PROBLEM DESCRIPTION: For this exercise, output the line containing "right ankle: (92, 378)" and all lines after it to the end of the records, exactly, with no other content.

DATA SHOWN:
====
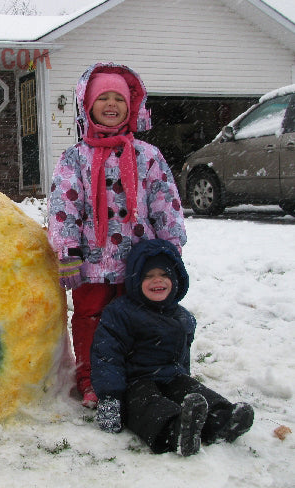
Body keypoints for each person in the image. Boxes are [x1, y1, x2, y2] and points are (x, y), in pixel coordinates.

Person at [47, 62, 187, 408]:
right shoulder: (74, 159)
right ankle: (92, 378)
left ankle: (140, 375)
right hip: (91, 265)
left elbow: (165, 204)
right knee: (90, 320)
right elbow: (64, 206)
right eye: (103, 98)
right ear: (88, 106)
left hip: (140, 262)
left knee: (140, 319)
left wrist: (170, 250)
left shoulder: (147, 156)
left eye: (119, 99)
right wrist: (67, 252)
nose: (112, 105)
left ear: (131, 107)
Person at [91, 238, 254, 456]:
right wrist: (110, 398)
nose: (157, 281)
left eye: (164, 274)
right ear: (134, 280)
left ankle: (221, 420)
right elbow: (106, 356)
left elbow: (182, 355)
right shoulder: (120, 313)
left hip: (171, 377)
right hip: (135, 381)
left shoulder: (182, 316)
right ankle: (175, 431)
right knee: (149, 404)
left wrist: (184, 377)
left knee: (192, 389)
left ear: (176, 279)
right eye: (148, 276)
====
ANSWER SPACE:
right ankle: (92, 378)
left ankle: (140, 375)
right hip: (91, 265)
left elbow: (165, 204)
right knee: (90, 320)
right elbow: (64, 206)
right eye: (103, 98)
right ear: (88, 106)
left hip: (140, 262)
left knee: (140, 319)
left wrist: (170, 250)
left shoulder: (147, 156)
left eye: (119, 99)
right wrist: (67, 252)
nose: (112, 105)
left ear: (131, 107)
Person at [91, 238, 254, 456]:
right wrist: (110, 398)
nose: (157, 281)
left eye: (164, 274)
right ear: (134, 280)
left ankle: (221, 420)
right elbow: (106, 356)
left elbow: (182, 355)
right shoulder: (120, 313)
left hip: (171, 377)
right hip: (135, 381)
left shoulder: (182, 316)
right ankle: (175, 431)
right knee: (149, 404)
left wrist: (184, 377)
left knee: (192, 389)
left ear: (176, 279)
right eye: (148, 276)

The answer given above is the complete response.